(Beginning of Input for this task)

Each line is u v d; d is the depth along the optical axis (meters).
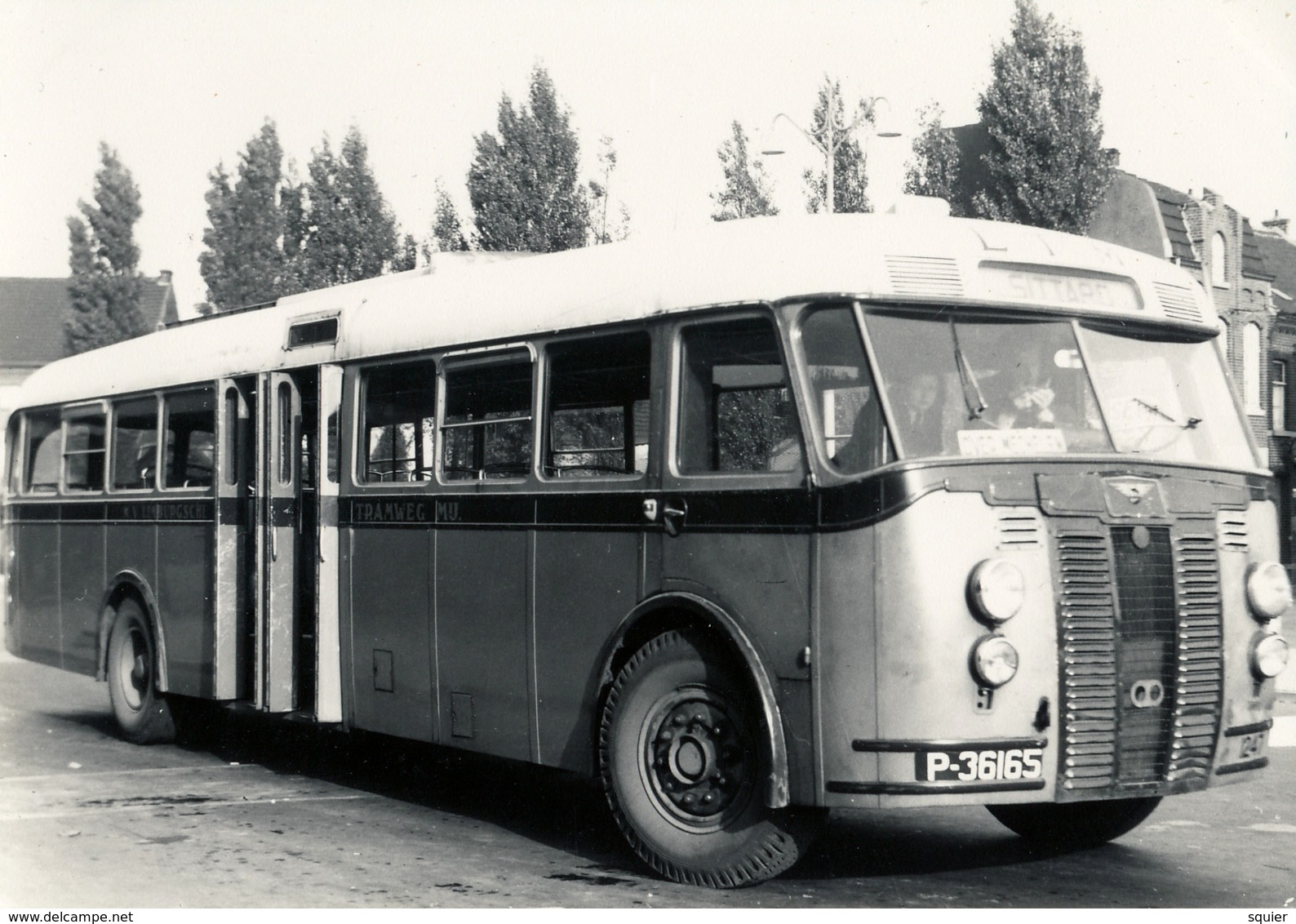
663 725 6.58
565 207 21.03
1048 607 5.91
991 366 6.25
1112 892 6.33
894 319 6.12
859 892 6.30
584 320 7.20
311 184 23.72
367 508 8.67
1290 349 35.94
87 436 12.23
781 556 6.12
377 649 8.55
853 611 5.85
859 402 6.02
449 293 8.35
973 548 5.82
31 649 12.80
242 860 7.00
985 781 5.75
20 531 13.09
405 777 9.74
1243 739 6.50
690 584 6.51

(End of Input for this task)

Task objective - The line containing "377 649 8.55" and each line after it through the end of the listing above must be printed exactly, with nothing added.

Result for this task -
377 649 8.55
853 611 5.85
859 402 6.02
449 293 8.35
973 548 5.82
31 649 12.80
242 860 7.00
985 781 5.75
20 531 13.09
405 777 9.74
1243 739 6.50
690 584 6.51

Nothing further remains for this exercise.